Task:
Copy out exactly the stretch of the listing below that begins at the line containing "energia elettrica, la" and ends at the line containing "先輩Aさん（入社3年目）の声", and copy nothing outside it.

══ Available records

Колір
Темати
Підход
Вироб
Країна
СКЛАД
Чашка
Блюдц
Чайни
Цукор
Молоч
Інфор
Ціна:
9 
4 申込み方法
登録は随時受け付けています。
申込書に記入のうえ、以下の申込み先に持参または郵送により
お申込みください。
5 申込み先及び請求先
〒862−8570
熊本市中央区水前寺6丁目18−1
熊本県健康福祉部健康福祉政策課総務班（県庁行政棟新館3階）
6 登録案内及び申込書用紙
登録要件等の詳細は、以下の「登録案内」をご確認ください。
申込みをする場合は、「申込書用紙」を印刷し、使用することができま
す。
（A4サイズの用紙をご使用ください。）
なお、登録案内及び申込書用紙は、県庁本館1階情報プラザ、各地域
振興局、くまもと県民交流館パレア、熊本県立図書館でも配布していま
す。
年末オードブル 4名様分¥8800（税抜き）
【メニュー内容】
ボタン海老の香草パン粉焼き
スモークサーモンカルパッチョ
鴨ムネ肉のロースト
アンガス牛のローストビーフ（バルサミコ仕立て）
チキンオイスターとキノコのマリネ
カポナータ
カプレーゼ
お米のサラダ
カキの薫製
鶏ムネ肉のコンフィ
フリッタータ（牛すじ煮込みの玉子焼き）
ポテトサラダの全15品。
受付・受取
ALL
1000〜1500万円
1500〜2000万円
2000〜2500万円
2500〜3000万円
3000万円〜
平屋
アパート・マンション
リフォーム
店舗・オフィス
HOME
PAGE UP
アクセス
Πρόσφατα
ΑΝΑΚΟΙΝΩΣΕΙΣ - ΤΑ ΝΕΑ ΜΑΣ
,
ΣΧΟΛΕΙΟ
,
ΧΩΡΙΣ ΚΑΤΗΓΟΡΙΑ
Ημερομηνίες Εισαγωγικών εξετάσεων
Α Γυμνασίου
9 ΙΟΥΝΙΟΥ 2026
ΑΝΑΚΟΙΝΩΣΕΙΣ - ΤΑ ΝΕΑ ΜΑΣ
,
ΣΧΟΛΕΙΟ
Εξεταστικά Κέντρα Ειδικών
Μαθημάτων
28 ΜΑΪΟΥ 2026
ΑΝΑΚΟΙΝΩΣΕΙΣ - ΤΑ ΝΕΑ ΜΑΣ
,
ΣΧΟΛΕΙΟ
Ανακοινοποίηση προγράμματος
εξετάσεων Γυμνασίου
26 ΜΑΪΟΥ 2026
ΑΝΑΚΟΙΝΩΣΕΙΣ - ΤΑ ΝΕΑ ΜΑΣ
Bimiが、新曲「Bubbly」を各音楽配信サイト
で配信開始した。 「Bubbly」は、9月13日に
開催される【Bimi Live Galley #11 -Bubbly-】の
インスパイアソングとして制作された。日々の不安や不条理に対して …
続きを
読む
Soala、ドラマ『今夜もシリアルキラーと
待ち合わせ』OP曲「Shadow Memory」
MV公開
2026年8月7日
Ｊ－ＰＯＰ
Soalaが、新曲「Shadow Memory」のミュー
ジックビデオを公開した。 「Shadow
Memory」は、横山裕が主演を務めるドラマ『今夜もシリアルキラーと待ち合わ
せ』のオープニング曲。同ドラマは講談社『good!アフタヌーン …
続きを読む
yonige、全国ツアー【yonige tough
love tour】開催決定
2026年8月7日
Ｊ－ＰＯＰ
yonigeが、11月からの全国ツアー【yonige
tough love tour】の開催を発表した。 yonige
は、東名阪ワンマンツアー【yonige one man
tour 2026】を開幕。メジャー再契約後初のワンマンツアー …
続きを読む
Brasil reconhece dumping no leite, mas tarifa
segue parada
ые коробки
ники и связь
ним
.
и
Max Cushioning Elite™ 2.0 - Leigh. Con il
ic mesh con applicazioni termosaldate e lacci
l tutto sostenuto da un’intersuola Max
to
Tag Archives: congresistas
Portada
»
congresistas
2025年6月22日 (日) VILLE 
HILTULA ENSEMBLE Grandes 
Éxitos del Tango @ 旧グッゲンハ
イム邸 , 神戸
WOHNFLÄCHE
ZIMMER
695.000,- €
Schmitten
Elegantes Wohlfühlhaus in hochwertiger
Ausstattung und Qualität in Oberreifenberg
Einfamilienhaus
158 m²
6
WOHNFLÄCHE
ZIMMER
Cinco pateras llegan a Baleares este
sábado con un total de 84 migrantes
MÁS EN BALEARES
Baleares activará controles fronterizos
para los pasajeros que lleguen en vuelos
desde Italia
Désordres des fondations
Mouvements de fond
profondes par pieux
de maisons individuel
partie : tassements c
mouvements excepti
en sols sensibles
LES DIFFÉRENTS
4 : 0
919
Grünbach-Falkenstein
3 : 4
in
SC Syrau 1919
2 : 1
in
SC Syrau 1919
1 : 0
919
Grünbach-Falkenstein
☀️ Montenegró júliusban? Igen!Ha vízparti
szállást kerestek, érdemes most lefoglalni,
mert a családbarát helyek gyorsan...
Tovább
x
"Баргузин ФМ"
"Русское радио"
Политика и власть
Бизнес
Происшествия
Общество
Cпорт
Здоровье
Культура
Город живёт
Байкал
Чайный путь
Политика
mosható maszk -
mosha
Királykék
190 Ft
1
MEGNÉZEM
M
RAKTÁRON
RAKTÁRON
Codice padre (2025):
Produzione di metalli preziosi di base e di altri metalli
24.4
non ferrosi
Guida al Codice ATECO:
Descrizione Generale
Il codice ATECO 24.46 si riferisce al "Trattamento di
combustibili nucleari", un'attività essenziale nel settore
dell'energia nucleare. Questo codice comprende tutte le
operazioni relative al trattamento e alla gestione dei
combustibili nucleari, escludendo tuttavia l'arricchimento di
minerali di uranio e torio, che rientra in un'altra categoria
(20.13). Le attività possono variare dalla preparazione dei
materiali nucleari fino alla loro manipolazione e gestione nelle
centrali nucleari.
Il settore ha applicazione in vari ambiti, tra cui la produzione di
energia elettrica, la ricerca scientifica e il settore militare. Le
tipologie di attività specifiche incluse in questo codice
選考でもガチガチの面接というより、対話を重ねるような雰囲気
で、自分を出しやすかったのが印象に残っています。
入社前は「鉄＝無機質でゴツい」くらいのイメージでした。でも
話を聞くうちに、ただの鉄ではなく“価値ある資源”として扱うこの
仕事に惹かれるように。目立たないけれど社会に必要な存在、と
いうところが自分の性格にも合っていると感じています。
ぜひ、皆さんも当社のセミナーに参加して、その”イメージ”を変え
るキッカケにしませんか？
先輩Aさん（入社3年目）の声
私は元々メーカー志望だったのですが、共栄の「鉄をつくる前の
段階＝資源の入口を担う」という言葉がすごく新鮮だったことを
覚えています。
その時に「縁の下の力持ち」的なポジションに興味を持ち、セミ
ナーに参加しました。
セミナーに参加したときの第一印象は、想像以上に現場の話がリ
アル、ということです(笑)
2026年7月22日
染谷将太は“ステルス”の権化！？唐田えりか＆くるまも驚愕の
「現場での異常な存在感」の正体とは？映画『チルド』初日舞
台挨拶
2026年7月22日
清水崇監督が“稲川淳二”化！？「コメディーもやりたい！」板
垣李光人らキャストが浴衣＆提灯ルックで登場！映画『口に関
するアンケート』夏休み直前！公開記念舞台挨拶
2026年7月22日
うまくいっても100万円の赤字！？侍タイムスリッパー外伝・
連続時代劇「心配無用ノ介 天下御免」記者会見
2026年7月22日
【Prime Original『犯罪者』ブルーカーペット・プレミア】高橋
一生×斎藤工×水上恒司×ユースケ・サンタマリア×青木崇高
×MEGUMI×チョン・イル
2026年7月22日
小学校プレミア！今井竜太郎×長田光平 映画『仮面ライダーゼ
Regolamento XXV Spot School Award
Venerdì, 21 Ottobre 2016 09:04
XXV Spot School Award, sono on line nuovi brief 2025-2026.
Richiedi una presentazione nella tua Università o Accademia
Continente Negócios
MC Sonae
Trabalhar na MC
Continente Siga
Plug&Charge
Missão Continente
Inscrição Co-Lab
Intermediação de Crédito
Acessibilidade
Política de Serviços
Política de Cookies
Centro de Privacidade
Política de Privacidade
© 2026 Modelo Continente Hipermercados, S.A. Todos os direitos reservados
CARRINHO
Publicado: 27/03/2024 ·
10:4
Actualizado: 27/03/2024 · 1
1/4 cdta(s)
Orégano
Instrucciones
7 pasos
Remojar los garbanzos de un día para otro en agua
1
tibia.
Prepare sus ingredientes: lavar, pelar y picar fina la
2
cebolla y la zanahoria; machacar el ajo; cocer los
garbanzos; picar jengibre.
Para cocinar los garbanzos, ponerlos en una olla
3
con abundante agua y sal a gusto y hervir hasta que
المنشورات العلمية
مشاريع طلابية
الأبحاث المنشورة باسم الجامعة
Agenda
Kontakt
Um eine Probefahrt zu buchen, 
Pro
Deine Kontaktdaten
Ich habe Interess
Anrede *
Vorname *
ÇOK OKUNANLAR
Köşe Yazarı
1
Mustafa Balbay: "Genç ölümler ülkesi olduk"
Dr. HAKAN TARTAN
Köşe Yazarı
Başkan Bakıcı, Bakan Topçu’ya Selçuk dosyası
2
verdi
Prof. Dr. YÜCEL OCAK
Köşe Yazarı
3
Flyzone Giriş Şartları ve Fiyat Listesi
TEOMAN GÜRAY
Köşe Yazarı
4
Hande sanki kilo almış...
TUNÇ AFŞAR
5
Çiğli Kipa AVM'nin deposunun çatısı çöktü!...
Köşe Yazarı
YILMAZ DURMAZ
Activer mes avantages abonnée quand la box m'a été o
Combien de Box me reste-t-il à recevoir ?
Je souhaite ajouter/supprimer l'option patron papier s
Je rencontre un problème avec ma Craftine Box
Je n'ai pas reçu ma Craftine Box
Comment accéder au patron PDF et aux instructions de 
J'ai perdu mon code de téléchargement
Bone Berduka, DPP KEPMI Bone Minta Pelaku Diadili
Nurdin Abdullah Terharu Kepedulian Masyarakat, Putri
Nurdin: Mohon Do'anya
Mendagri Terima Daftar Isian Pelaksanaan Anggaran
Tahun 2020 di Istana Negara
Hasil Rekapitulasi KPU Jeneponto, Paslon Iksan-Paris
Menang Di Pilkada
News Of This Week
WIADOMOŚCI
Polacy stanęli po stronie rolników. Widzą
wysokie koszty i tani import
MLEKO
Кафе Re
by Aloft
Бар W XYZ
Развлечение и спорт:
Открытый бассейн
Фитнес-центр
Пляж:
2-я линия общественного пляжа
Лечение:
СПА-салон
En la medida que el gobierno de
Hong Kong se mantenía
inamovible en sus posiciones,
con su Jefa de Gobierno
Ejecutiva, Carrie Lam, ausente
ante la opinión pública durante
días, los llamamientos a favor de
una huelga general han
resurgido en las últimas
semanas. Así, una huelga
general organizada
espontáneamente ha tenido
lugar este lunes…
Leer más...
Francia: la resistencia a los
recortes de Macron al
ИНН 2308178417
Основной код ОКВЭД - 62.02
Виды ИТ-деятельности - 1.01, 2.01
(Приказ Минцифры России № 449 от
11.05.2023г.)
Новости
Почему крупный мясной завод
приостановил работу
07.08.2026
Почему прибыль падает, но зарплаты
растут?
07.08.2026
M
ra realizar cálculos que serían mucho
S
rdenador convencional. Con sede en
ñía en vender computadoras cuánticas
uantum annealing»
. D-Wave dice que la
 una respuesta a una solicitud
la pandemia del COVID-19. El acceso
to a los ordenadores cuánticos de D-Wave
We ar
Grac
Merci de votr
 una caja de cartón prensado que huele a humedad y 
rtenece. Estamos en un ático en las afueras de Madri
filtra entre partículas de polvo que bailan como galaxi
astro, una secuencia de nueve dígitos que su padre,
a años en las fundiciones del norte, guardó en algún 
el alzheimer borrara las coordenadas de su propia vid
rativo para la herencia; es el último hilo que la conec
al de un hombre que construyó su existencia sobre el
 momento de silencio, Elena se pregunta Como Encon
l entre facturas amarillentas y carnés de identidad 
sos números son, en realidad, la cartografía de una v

════

Exercise solution:
energia elettrica, la ricerca scientifica e il settore militare. Le
tipologie di attività specifiche incluse in questo codice
選考でもガチガチの面接というより、対話を重ねるような雰囲気
で、自分を出しやすかったのが印象に残っています。
入社前は「鉄＝無機質でゴツい」くらいのイメージでした。でも
話を聞くうちに、ただの鉄ではなく“価値ある資源”として扱うこの
仕事に惹かれるように。目立たないけれど社会に必要な存在、と
いうところが自分の性格にも合っていると感じています。
ぜひ、皆さんも当社のセミナーに参加して、その”イメージ”を変え
るキッカケにしませんか？
先輩Aさん（入社3年目）の声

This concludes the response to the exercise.